Der Leipziger Offensivspieler stürmt bereits für Dänemarks Nationalmannschaft. Er ist gefährlichster RB-Angreifer (sieben Treffer) und eigentlich zu stark für die zweite Liga. "Wir hatten Chancen für sechs, sieben Tore", sagte Poulsen. Aber eins war ihm noch wichtiger: "Heute hat das Fußballspielen richtig Spaß gemacht. Es war extrem laut im Stadion. Vielleicht so laut wie selten zuvor. Das ist das, was man sich als Fußballer wünscht."
"Wir trinken Champagner"
Erst kurz vor Abpfiff kippte die Stimmung. RB Leipzig führte zu diesem Zeitpunkt 3:1 und dominierte die Partie. St. Pauli? War mit dem schnellen Umschaltspiel zunehmend überfordert. Auch die mitgereisten Anhänger glaubten nicht mehr an die Wende. Plötzlich entrollten sie im Oberrang ein Spruchband.

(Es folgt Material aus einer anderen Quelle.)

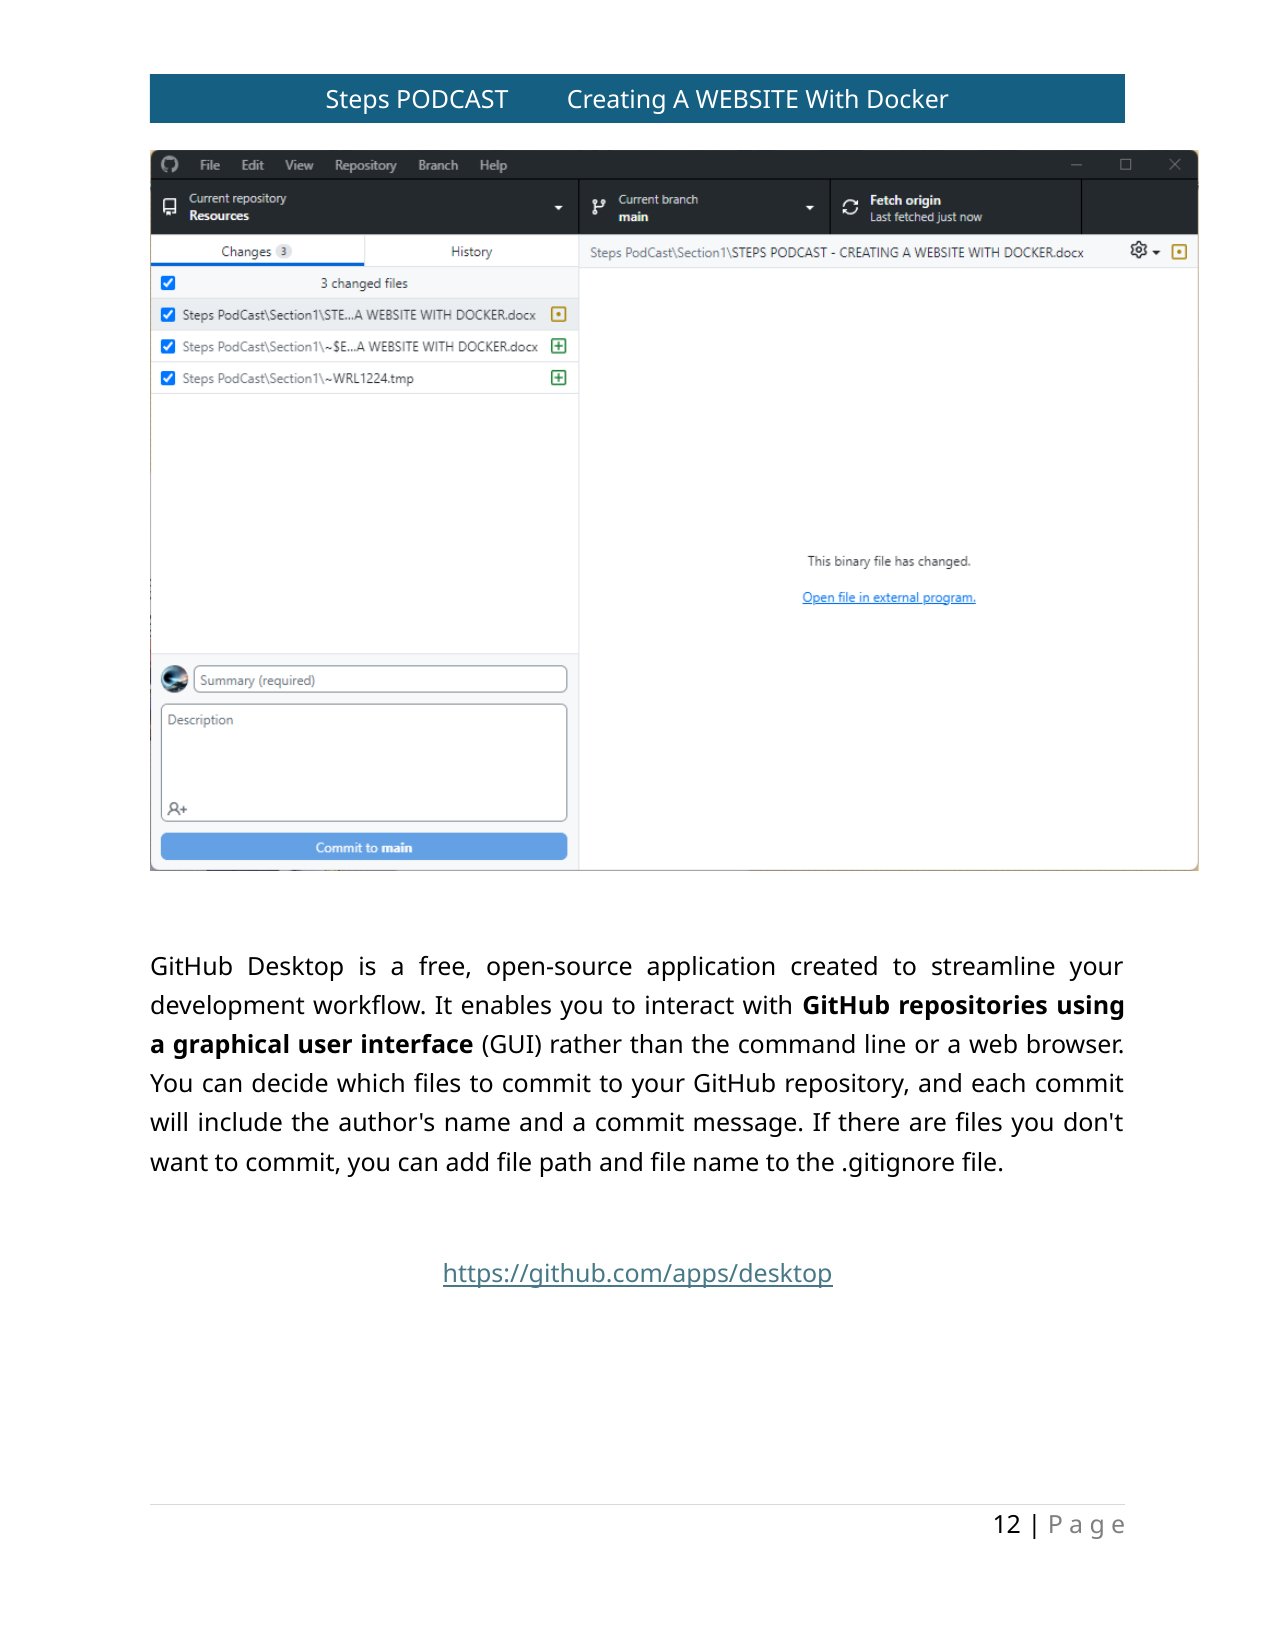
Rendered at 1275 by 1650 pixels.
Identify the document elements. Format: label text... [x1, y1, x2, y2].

"Alle Bullen sind Schweine!", stand auf dem Banner. Dazu die üblichen Sprechchöre: "Bullenschweine" und "Scheiß RB". Es schien, als müssten ein paar Anhänger doch noch mal verbal nachtreten, weil es auf dem Platz nicht klappte.
Es dauerte nur eine Minute, bis Leipzig antwortete. "Wir sind Schweine, rote Bullenschweine", sangen die Heimfans und: "Wir trinken Champagner und Bier." Auch auf dem Spielfeld folgte die Reaktion prompt: Tim Sebastian traf zum 4:1. Projekt schlägt Stimmung. RB ist nun Tabellenfünfter und bleibt damit in direkter Nähe zu den Aufstiegsplätzen.
Es wirkt, als schweiße der bundesweite Protest die Mannschaft nur noch enger zusammen. Im eigenen Stadion sind sie nun seit 302 Tagen unbesiegt.